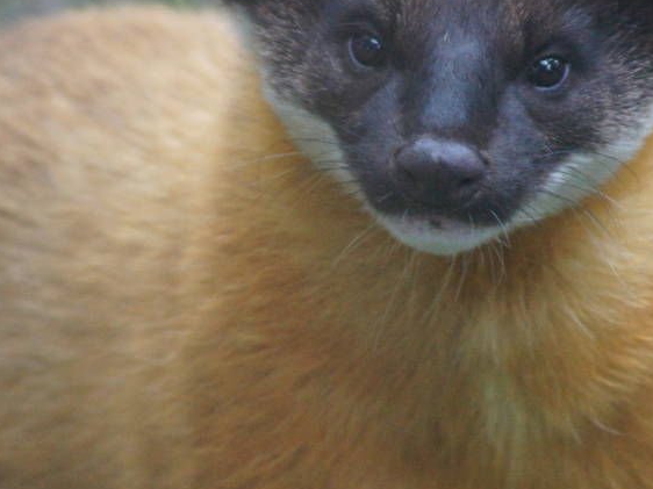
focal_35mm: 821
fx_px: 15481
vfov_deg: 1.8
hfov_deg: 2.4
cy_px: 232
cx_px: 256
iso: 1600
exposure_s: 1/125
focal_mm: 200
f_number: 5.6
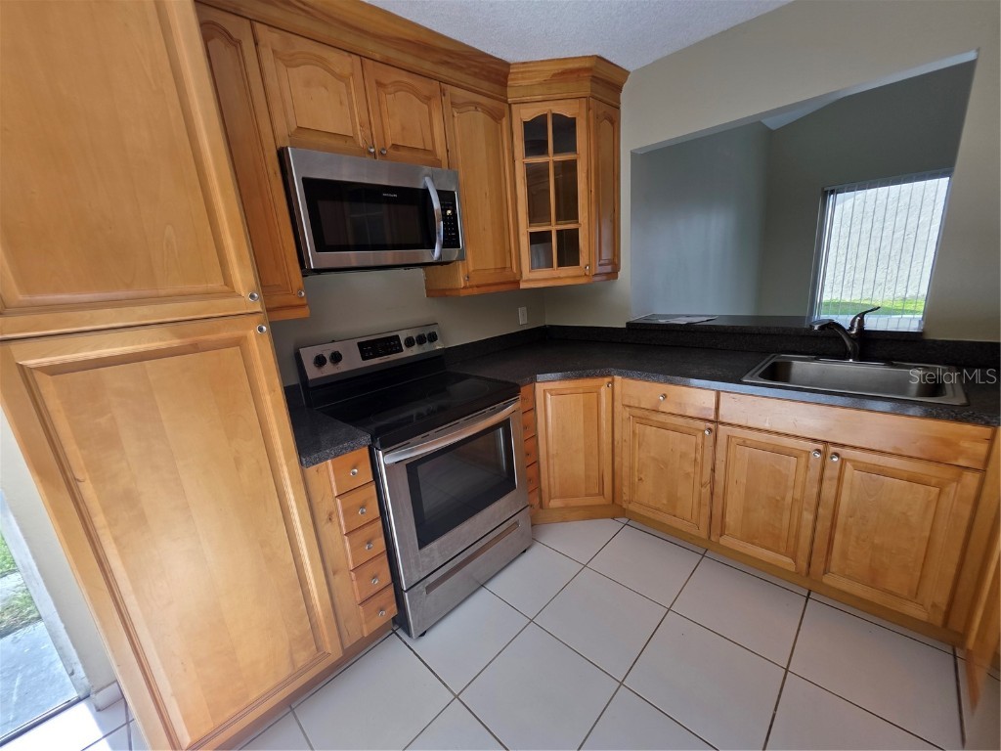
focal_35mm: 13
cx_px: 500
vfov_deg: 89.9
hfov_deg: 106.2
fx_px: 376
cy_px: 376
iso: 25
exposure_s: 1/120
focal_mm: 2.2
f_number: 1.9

* [Exercise description]
All records above are to be output verbatim, with their pictures omitted.

* [Answer for this exercise]
focal_35mm: 821
fx_px: 15481
vfov_deg: 1.8
hfov_deg: 2.4
cy_px: 232
cx_px: 256
iso: 1600
exposure_s: 1/125
focal_mm: 200
f_number: 5.6
focal_35mm: 13
cx_px: 500
vfov_deg: 89.9
hfov_deg: 106.2
fx_px: 376
cy_px: 376
iso: 25
exposure_s: 1/120
focal_mm: 2.2
f_number: 1.9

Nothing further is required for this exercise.